The MudSOLV NG filter cake breaker service for open-hole completions "is not only designed for gravel pack fluid compatibility and uniform filter cake destruction, but also for compatibility with the completion assembly to control corrosion and prevent premature sand control failure," says Charles Svoboda, vice president of Wellbore Productivity, M-I SWACO. "The chemical breaker treatment provided by this service is designed in conjunction with the reservoir drill-in fluid (RDF) utilized to drill the interval. RDF composition and engineering can significantly impact the ability for an interval to be completed and ultimately produce.
"We are also looking into minimizing the rig time spent preparing the well for completion by ensuring fluids used to drill the well are compatible with the chosen completion assembly," he says. "As well, we want to ensure the well is free of debris generated during the drilling or completion processes.
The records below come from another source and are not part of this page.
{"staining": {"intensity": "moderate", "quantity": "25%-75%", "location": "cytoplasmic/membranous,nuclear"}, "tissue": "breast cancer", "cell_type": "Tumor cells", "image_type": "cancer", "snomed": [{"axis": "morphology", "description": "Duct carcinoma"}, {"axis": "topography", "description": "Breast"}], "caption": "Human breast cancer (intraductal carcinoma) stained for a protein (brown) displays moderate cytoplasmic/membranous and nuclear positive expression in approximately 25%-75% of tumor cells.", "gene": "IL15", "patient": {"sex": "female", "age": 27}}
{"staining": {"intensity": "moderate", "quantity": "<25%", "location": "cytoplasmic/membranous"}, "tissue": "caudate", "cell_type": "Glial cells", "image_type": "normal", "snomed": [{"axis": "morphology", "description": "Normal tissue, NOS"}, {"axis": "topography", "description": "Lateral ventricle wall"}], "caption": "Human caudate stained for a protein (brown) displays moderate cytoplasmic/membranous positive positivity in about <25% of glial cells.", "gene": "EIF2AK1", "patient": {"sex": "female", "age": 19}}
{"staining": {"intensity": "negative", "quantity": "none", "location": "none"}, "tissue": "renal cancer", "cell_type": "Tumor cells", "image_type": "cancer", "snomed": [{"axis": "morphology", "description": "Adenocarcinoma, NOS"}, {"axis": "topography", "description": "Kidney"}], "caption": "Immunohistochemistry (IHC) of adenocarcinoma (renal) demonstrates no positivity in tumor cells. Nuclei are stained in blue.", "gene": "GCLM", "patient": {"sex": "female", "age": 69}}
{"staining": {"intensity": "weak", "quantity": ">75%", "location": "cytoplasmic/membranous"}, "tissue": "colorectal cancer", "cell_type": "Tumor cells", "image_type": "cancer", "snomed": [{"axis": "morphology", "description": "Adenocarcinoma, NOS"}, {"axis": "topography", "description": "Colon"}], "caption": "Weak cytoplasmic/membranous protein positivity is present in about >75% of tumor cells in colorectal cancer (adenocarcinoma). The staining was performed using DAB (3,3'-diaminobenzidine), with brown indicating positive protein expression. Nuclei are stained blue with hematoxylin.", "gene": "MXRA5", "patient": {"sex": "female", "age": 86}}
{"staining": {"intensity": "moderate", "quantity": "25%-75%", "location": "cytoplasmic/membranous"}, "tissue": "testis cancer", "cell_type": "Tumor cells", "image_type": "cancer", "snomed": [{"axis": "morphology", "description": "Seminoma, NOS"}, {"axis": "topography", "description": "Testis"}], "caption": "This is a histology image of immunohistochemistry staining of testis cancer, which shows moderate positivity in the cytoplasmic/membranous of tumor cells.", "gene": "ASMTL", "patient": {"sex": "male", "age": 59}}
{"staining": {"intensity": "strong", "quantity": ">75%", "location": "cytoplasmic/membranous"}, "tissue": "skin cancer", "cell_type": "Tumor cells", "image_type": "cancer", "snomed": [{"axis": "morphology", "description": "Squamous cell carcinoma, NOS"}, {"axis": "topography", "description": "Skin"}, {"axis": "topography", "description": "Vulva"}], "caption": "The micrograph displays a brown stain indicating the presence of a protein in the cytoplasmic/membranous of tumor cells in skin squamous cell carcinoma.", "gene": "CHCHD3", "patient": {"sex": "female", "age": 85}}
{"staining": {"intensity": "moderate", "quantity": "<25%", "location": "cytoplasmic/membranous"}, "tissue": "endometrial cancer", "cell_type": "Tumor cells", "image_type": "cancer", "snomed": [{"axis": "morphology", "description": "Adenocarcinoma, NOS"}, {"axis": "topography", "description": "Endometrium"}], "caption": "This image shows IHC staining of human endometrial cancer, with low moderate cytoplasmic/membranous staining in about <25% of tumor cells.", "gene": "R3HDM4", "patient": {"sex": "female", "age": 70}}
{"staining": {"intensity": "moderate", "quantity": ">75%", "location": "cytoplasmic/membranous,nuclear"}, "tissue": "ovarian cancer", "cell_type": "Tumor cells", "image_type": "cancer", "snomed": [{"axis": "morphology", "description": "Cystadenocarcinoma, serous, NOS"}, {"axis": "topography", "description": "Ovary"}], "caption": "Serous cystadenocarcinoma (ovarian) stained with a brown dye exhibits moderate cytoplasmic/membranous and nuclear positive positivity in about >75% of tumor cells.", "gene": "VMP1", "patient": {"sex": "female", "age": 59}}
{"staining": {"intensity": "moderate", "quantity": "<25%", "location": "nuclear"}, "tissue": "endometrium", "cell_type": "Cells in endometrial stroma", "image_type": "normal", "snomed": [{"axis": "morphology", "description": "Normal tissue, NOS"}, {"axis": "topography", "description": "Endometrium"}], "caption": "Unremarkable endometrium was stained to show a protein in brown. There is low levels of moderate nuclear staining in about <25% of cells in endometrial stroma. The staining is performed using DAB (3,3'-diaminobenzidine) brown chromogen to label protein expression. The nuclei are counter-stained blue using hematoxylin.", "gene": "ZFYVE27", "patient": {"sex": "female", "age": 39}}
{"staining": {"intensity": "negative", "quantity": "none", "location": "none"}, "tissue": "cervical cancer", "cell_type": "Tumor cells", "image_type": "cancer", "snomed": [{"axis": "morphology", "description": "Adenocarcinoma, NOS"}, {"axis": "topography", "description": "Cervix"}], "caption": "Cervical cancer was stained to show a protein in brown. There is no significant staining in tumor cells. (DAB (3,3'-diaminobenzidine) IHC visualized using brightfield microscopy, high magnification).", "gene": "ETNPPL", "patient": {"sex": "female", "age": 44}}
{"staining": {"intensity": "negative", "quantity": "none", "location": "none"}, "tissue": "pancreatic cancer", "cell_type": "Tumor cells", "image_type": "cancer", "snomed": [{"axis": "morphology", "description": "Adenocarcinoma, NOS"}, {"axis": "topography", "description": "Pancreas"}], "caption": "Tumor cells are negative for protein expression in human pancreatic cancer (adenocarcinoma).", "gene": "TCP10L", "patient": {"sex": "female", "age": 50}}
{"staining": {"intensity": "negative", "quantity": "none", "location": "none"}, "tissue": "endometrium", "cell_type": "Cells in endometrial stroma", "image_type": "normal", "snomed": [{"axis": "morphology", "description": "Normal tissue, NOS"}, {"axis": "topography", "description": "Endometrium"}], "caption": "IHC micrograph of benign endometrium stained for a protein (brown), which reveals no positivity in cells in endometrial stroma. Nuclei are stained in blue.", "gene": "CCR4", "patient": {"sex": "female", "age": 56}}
Our SMART 3D displacement services package includes all three critical components for wellbore displacement—hydraulic, mechanical, and chemical—to ensure the wellbore is debris-free and ready for the next operation."
Adds Murphy: "From a hardware point of view, we are addressing the challenges downhole that will arise from the higher pumping pressures generated from gravel packing longer intervals along with the ability to isolate multiple intervals in an open-hole gravel pack completion environment." That effort includes the Hornet surface gravel-packing system, a fit-for-purpose gravel pack blender that uses a weight loss measurement system to control proppant concentrations. "This can be critical in the low-rate, low-concentration gravel packing environment," he says.
Extending capacity
Halliburton in 2012 deployed its next-generation Enhanced Single-Trip Multizone (ESTMZ) FracPac completion system on three ultra-deepwater Gulf of Mexico wells operated by Chevron, which worked with the company to develop the system. Chevron wanted to install single-trip multi-zone completions as a more economical alternative to conventional stacked pack completions. But single-trip systems at the time were not robust enough to be cost-effective, according to Halliburton. But at only 8 b/min, pumping rates for existing systems were too slow, given the stimulation requirements of the wells.
The ESTMZ system increased pumping rates to up to 45 b/min, and increased the differential pressure rating from 6,000 psi to 10,000 psi. Halliburton also developed thicker, stronger materials that could withstand greater volumes of proppant: as much as 3.75 million lbs per well, at maximum pumping rates, which allowed considerably longer production zones.
Halliburton says the system saved Chevron an average of 18 days per well to complete.